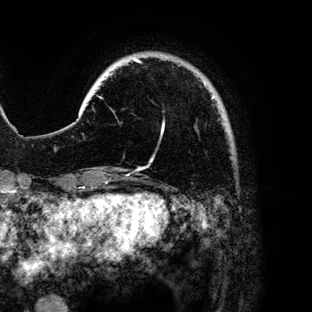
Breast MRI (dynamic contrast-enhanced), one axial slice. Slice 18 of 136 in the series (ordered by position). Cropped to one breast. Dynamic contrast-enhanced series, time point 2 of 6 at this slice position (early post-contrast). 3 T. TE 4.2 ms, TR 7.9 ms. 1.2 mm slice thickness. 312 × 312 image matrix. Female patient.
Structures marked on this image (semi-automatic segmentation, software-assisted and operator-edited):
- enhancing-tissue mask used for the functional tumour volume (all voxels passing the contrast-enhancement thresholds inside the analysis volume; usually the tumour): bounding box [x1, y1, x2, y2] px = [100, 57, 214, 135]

= = = = =

Task brief: Every line from the one containing "Structures marked on" through the end of the data must be repeated exactly, and no other line.

Finished exercise:
Structures marked on this image (semi-automatic segmentation, software-assisted and operator-edited):
- enhancing-tissue mask used for the functional tumour volume (all voxels passing the contrast-enhancement thresholds inside the analysis volume; usually the tumour): bounding box [x1, y1, x2, y2] px = [100, 57, 214, 135]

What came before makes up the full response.